__DATA SUPPLIED__
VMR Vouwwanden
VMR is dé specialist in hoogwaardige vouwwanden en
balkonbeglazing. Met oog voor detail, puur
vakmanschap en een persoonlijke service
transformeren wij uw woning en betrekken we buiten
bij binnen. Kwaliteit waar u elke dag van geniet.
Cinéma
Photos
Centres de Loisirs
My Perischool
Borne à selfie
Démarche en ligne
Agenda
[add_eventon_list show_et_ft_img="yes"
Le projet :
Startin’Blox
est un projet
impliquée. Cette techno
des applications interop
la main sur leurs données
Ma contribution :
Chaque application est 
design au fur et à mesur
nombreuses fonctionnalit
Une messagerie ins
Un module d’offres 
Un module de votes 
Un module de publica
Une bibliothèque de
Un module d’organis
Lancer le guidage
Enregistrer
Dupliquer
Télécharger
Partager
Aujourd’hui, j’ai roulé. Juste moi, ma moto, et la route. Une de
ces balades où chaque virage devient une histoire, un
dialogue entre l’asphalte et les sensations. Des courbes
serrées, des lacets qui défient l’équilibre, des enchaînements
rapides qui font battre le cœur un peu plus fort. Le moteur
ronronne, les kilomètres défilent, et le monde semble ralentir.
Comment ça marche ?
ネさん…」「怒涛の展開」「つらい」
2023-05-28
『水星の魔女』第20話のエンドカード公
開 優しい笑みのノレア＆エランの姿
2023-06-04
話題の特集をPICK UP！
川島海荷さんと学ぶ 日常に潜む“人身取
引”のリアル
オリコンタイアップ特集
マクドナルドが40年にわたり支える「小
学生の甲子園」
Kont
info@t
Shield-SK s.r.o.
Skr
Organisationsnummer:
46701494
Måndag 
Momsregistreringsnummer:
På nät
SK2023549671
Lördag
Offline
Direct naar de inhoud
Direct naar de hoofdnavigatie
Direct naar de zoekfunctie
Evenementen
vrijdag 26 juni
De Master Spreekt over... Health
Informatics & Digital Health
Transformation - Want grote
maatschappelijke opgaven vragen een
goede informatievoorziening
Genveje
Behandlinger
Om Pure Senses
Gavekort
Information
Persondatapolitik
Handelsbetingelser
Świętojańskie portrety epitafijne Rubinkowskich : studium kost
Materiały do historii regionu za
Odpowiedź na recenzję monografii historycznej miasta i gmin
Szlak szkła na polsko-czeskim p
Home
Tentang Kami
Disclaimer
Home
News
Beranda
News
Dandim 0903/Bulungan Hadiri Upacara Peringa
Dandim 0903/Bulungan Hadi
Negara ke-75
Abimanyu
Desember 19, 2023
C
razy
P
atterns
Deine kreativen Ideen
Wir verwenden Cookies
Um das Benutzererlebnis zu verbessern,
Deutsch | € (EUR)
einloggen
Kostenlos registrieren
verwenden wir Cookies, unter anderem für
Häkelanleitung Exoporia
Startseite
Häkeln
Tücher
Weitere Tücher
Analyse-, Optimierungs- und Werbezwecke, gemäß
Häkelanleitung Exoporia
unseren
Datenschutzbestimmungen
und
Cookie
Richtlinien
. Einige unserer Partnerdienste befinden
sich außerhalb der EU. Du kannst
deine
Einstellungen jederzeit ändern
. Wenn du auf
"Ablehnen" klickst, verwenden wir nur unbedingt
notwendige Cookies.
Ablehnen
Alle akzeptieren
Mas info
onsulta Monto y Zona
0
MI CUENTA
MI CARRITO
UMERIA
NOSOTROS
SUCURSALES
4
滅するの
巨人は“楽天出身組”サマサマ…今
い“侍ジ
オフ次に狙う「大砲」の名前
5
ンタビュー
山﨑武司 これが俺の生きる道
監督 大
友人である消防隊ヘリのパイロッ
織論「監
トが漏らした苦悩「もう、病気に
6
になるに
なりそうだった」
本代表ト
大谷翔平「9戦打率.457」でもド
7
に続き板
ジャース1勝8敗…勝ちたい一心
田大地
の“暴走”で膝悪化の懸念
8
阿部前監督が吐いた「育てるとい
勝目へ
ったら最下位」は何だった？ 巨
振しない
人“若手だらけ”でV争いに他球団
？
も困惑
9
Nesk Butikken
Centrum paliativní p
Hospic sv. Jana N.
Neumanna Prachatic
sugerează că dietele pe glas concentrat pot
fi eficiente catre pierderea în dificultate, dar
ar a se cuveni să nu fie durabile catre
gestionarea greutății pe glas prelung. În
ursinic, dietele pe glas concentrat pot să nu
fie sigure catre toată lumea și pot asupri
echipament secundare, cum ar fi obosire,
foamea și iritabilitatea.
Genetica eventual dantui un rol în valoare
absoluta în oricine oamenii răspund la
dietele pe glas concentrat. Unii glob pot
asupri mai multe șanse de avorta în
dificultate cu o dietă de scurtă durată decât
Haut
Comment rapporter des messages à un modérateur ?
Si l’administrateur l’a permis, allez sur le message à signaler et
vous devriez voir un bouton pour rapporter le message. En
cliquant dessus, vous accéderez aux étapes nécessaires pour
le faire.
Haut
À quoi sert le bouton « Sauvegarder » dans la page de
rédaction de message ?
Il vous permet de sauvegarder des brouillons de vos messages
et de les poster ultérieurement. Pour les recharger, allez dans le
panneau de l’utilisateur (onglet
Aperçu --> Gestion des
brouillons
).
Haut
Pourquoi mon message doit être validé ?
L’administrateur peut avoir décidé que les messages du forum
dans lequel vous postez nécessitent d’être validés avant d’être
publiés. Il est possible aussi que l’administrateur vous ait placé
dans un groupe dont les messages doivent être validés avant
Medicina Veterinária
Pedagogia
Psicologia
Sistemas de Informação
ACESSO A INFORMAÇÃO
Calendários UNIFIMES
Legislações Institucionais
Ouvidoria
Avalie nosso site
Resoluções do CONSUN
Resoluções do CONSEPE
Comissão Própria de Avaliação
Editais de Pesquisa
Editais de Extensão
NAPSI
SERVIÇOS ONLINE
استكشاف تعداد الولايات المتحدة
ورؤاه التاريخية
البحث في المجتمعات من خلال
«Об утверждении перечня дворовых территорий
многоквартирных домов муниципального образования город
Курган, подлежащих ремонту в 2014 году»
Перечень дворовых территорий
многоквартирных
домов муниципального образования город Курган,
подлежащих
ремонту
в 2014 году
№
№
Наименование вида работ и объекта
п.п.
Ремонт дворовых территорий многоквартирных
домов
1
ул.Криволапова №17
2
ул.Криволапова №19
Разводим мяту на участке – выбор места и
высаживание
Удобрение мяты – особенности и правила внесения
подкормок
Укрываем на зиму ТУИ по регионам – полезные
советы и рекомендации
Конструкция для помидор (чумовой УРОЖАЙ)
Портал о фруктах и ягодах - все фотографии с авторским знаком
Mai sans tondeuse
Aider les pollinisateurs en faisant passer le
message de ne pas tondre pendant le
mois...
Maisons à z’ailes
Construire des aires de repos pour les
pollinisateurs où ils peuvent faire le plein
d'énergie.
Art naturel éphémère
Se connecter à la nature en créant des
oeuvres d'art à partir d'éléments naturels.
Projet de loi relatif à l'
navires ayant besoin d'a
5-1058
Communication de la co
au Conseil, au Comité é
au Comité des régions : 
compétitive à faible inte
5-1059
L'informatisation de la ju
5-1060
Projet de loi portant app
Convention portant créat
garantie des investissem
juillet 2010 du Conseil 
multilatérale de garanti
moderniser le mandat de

__AIM OF THE TASK__
Repeat all the entries above without altering anything.

__YOUR SOLUTION__
VMR Vouwwanden
VMR is dé specialist in hoogwaardige vouwwanden en
balkonbeglazing. Met oog voor detail, puur
vakmanschap en een persoonlijke service
transformeren wij uw woning en betrekken we buiten
bij binnen. Kwaliteit waar u elke dag van geniet.
Cinéma
Photos
Centres de Loisirs
My Perischool
Borne à selfie
Démarche en ligne
Agenda
[add_eventon_list show_et_ft_img="yes"
Le projet :
Startin’Blox
est un projet
impliquée. Cette techno
des applications interop
la main sur leurs données
Ma contribution :
Chaque application est 
design au fur et à mesur
nombreuses fonctionnalit
Une messagerie ins
Un module d’offres 
Un module de votes 
Un module de publica
Une bibliothèque de
Un module d’organis
Lancer le guidage
Enregistrer
Dupliquer
Télécharger
Partager
Aujourd’hui, j’ai roulé. Juste moi, ma moto, et la route. Une de
ces balades où chaque virage devient une histoire, un
dialogue entre l’asphalte et les sensations. Des courbes
serrées, des lacets qui défient l’équilibre, des enchaînements
rapides qui font battre le cœur un peu plus fort. Le moteur
ronronne, les kilomètres défilent, et le monde semble ralentir.
Comment ça marche ?
ネさん…」「怒涛の展開」「つらい」
2023-05-28
『水星の魔女』第20話のエンドカード公
開 優しい笑みのノレア＆エランの姿
2023-06-04
話題の特集をPICK UP！
川島海荷さんと学ぶ 日常に潜む“人身取
引”のリアル
オリコンタイアップ特集
マクドナルドが40年にわたり支える「小
学生の甲子園」
Kont
info@t
Shield-SK s.r.o.
Skr
Organisationsnummer:
46701494
Måndag 
Momsregistreringsnummer:
På nät
SK2023549671
Lördag
Offline
Direct naar de inhoud
Direct naar de hoofdnavigatie
Direct naar de zoekfunctie
Evenementen
vrijdag 26 juni
De Master Spreekt over... Health
Informatics & Digital Health
Transformation - Want grote
maatschappelijke opgaven vragen een
goede informatievoorziening
Genveje
Behandlinger
Om Pure Senses
Gavekort
Information
Persondatapolitik
Handelsbetingelser
Świętojańskie portrety epitafijne Rubinkowskich : studium kost
Materiały do historii regionu za
Odpowiedź na recenzję monografii historycznej miasta i gmin
Szlak szkła na polsko-czeskim p
Home
Tentang Kami
Disclaimer
Home
News
Beranda
News
Dandim 0903/Bulungan Hadiri Upacara Peringa
Dandim 0903/Bulungan Hadi
Negara ke-75
Abimanyu
Desember 19, 2023
C
razy
P
atterns
Deine kreativen Ideen
Wir verwenden Cookies
Um das Benutzererlebnis zu verbessern,
Deutsch | € (EUR)
einloggen
Kostenlos registrieren
verwenden wir Cookies, unter anderem für
Häkelanleitung Exoporia
Startseite
Häkeln
Tücher
Weitere Tücher
Analyse-, Optimierungs- und Werbezwecke, gemäß
Häkelanleitung Exoporia
unseren
Datenschutzbestimmungen
und
Cookie
Richtlinien
. Einige unserer Partnerdienste befinden
sich außerhalb der EU. Du kannst
deine
Einstellungen jederzeit ändern
. Wenn du auf
"Ablehnen" klickst, verwenden wir nur unbedingt
notwendige Cookies.
Ablehnen
Alle akzeptieren
Mas info
onsulta Monto y Zona
0
MI CUENTA
MI CARRITO
UMERIA
NOSOTROS
SUCURSALES
4
滅するの
巨人は“楽天出身組”サマサマ…今
い“侍ジ
オフ次に狙う「大砲」の名前
5
ンタビュー
山﨑武司 これが俺の生きる道
監督 大
友人である消防隊ヘリのパイロッ
織論「監
トが漏らした苦悩「もう、病気に
6
になるに
なりそうだった」
本代表ト
大谷翔平「9戦打率.457」でもド
7
に続き板
ジャース1勝8敗…勝ちたい一心
田大地
の“暴走”で膝悪化の懸念
8
阿部前監督が吐いた「育てるとい
勝目へ
ったら最下位」は何だった？ 巨
振しない
人“若手だらけ”でV争いに他球団
？
も困惑
9
Nesk Butikken
Centrum paliativní p
Hospic sv. Jana N.
Neumanna Prachatic
sugerează că dietele pe glas concentrat pot
fi eficiente catre pierderea în dificultate, dar
ar a se cuveni să nu fie durabile catre
gestionarea greutății pe glas prelung. În
ursinic, dietele pe glas concentrat pot să nu
fie sigure catre toată lumea și pot asupri
echipament secundare, cum ar fi obosire,
foamea și iritabilitatea.
Genetica eventual dantui un rol în valoare
absoluta în oricine oamenii răspund la
dietele pe glas concentrat. Unii glob pot
asupri mai multe șanse de avorta în
dificultate cu o dietă de scurtă durată decât
Haut
Comment rapporter des messages à un modérateur ?
Si l’administrateur l’a permis, allez sur le message à signaler et
vous devriez voir un bouton pour rapporter le message. En
cliquant dessus, vous accéderez aux étapes nécessaires pour
le faire.
Haut
À quoi sert le bouton « Sauvegarder » dans la page de
rédaction de message ?
Il vous permet de sauvegarder des brouillons de vos messages
et de les poster ultérieurement. Pour les recharger, allez dans le
panneau de l’utilisateur (onglet
Aperçu --> Gestion des
brouillons
).
Haut
Pourquoi mon message doit être validé ?
L’administrateur peut avoir décidé que les messages du forum
dans lequel vous postez nécessitent d’être validés avant d’être
publiés. Il est possible aussi que l’administrateur vous ait placé
dans un groupe dont les messages doivent être validés avant
Medicina Veterinária
Pedagogia
Psicologia
Sistemas de Informação
ACESSO A INFORMAÇÃO
Calendários UNIFIMES
Legislações Institucionais
Ouvidoria
Avalie nosso site
Resoluções do CONSUN
Resoluções do CONSEPE
Comissão Própria de Avaliação
Editais de Pesquisa
Editais de Extensão
NAPSI
SERVIÇOS ONLINE
استكشاف تعداد الولايات المتحدة
ورؤاه التاريخية
البحث في المجتمعات من خلال
«Об утверждении перечня дворовых территорий
многоквартирных домов муниципального образования город
Курган, подлежащих ремонту в 2014 году»
Перечень дворовых территорий
многоквартирных
домов муниципального образования город Курган,
подлежащих
ремонту
в 2014 году
№
№
Наименование вида работ и объекта
п.п.
Ремонт дворовых территорий многоквартирных
домов
1
ул.Криволапова №17
2
ул.Криволапова №19
Разводим мяту на участке – выбор места и
высаживание
Удобрение мяты – особенности и правила внесения
подкормок
Укрываем на зиму ТУИ по регионам – полезные
советы и рекомендации
Конструкция для помидор (чумовой УРОЖАЙ)
Портал о фруктах и ягодах - все фотографии с авторским знаком
Mai sans tondeuse
Aider les pollinisateurs en faisant passer le
message de ne pas tondre pendant le
mois...
Maisons à z’ailes
Construire des aires de repos pour les
pollinisateurs où ils peuvent faire le plein
d'énergie.
Art naturel éphémère
Se connecter à la nature en créant des
oeuvres d'art à partir d'éléments naturels.
Projet de loi relatif à l'
navires ayant besoin d'a
5-1058
Communication de la co
au Conseil, au Comité é
au Comité des régions : 
compétitive à faible inte
5-1059
L'informatisation de la ju
5-1060
Projet de loi portant app
Convention portant créat
garantie des investissem
juillet 2010 du Conseil 
multilatérale de garanti
moderniser le mandat de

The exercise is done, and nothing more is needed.